Repeat the lines from the line with "The rewriter starts" to the line with "### Minimizer" in the listing below, keeping both end lines and adding nothing.

# [Data extract]
----

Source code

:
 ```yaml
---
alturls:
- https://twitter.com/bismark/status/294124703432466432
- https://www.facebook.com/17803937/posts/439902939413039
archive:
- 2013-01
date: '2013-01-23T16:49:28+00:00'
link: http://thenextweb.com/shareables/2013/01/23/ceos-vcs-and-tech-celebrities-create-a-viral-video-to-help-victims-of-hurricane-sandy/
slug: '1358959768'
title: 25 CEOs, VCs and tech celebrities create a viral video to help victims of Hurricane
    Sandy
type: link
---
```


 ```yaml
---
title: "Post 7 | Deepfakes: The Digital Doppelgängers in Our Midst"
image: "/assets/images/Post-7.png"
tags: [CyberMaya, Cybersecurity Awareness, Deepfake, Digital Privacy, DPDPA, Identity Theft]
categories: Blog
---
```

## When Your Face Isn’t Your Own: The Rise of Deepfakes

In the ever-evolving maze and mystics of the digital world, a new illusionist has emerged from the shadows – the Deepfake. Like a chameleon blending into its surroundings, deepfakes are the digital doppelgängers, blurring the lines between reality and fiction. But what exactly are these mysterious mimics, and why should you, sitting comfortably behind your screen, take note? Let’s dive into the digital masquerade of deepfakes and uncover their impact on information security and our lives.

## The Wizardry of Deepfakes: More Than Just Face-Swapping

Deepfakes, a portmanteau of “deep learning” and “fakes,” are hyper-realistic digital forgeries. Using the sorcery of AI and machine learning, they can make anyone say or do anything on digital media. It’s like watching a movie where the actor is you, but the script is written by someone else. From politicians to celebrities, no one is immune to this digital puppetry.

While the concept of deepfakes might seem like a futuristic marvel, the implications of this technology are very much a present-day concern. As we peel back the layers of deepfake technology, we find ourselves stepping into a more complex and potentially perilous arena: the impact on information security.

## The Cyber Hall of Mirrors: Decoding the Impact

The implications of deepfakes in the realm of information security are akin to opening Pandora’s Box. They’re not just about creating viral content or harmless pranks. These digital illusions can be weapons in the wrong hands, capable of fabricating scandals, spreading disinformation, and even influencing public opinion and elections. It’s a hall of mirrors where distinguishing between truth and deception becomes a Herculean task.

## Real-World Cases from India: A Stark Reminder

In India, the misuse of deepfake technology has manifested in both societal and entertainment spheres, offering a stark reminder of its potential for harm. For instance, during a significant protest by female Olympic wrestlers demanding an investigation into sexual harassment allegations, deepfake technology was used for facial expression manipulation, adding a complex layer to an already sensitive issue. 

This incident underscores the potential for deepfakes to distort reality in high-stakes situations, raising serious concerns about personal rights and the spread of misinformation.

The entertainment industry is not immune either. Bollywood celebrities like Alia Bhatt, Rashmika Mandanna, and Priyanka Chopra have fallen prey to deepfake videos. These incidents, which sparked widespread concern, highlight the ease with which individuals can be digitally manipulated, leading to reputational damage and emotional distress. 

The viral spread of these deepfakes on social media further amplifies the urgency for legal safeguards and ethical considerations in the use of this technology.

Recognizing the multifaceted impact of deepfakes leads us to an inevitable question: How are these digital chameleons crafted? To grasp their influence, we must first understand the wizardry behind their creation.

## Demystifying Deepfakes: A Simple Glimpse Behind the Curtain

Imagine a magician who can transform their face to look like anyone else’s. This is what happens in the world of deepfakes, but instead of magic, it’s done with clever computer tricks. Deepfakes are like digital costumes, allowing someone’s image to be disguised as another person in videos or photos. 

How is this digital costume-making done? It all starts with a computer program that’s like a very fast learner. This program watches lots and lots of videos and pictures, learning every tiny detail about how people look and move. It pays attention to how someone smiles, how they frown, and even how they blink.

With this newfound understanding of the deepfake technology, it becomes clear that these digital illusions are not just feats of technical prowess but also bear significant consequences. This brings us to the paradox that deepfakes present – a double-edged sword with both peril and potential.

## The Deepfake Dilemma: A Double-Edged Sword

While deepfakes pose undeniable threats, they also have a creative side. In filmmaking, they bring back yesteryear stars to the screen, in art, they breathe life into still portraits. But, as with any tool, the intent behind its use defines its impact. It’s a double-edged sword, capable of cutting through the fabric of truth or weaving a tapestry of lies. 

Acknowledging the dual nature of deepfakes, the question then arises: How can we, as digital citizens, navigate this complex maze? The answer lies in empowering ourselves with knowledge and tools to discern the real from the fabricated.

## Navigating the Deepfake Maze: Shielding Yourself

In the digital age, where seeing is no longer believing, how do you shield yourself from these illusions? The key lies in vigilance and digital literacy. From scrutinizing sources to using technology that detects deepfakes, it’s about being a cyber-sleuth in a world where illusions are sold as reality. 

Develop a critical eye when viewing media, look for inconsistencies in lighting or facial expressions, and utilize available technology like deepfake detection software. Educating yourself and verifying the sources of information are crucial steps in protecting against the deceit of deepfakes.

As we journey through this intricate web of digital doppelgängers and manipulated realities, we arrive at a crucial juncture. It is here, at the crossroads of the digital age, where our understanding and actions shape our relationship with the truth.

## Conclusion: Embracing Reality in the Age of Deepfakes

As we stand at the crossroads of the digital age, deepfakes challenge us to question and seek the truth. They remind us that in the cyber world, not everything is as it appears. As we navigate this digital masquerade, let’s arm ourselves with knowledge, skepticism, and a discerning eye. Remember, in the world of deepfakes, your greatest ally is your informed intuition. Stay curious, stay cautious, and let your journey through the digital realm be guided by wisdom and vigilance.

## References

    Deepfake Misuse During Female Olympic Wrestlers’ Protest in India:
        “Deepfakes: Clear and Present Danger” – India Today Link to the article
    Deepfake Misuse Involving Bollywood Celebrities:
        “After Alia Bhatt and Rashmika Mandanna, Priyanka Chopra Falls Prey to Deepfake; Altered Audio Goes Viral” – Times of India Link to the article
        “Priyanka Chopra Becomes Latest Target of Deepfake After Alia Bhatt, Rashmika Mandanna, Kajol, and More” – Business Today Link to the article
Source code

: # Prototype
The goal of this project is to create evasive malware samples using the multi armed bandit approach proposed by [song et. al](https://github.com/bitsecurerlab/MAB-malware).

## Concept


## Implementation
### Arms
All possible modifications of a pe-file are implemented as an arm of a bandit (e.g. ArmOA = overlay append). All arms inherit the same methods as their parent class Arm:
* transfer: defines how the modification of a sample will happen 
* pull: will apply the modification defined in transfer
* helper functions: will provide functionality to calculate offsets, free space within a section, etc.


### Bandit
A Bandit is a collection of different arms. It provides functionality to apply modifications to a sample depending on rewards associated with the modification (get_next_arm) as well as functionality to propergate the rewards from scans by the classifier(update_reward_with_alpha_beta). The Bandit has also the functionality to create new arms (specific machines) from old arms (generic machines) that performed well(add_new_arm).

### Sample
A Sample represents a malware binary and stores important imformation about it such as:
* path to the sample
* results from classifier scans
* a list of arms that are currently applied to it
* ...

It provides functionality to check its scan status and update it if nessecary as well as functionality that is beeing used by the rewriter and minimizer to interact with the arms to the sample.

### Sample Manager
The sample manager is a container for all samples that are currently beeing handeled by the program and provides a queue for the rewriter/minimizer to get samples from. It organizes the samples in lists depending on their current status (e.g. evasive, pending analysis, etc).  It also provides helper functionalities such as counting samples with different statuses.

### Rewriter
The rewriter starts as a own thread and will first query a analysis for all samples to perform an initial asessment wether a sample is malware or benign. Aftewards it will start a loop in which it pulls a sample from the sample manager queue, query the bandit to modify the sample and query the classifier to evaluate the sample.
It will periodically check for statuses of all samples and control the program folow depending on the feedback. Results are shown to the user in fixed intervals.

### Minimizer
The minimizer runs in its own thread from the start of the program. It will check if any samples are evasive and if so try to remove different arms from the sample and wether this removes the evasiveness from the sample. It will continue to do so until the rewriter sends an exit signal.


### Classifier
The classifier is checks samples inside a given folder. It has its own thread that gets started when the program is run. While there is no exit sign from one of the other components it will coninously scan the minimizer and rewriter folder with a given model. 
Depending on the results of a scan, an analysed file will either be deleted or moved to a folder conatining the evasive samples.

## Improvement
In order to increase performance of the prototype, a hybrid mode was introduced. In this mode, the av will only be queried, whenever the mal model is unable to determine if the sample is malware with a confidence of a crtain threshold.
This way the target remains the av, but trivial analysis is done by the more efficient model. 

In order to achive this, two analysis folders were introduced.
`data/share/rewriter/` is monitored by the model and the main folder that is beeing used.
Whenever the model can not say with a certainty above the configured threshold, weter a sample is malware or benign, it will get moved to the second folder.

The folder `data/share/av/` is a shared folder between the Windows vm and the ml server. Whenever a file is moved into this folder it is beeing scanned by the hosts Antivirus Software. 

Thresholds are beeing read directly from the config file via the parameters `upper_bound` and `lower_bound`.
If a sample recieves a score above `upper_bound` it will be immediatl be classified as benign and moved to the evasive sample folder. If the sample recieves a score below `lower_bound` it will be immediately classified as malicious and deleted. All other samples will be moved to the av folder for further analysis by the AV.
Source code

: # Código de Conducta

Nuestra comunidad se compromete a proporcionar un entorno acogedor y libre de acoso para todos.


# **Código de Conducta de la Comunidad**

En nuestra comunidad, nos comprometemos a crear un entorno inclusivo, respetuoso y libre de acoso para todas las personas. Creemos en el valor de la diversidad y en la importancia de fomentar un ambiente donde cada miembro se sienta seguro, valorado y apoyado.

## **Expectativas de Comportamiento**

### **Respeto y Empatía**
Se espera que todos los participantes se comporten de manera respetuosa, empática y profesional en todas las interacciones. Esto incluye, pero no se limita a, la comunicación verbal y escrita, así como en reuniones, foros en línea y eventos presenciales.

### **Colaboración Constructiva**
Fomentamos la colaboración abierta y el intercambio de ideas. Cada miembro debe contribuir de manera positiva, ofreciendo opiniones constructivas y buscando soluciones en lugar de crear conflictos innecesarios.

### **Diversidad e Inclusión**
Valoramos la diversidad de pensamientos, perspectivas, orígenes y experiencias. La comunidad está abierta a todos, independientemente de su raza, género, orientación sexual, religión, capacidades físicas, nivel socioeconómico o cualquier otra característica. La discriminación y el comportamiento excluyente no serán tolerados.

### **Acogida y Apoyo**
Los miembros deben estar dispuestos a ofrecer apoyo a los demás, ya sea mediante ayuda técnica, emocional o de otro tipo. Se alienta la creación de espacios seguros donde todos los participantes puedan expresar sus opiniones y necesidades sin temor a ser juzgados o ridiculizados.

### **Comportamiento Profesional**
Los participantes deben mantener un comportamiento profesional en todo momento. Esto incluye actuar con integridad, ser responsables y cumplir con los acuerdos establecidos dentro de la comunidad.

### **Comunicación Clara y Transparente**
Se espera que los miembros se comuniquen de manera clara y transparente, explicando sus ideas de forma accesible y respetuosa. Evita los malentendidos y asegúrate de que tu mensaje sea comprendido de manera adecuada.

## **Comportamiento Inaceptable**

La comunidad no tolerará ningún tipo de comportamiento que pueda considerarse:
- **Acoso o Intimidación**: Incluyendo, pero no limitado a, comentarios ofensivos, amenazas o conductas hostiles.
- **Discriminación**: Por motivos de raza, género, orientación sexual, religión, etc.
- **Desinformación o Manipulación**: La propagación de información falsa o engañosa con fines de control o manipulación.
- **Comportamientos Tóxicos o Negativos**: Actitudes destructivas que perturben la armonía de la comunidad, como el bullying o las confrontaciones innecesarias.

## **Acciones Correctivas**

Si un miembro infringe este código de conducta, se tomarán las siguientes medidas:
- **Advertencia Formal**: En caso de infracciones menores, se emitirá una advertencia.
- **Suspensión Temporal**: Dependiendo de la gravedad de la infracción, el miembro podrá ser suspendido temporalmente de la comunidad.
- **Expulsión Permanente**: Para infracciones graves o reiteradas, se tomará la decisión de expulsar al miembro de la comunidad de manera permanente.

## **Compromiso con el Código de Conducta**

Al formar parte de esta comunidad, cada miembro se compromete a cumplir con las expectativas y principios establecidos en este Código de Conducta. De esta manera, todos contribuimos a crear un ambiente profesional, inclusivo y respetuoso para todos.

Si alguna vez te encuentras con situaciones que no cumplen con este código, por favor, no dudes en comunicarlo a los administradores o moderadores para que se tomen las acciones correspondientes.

----

# [Solved exercise]
The rewriter starts as a own thread and will first query a analysis for all samples to perform an initial asessment wether a sample is malware or benign. Aftewards it will start a loop in which it pulls a sample from the sample manager queue, query the bandit to modify the sample and query the classifier to evaluate the sample.
It will periodically check for statuses of all samples and control the program folow depending on the feedback. Results are shown to the user in fixed intervals.

### Minimizer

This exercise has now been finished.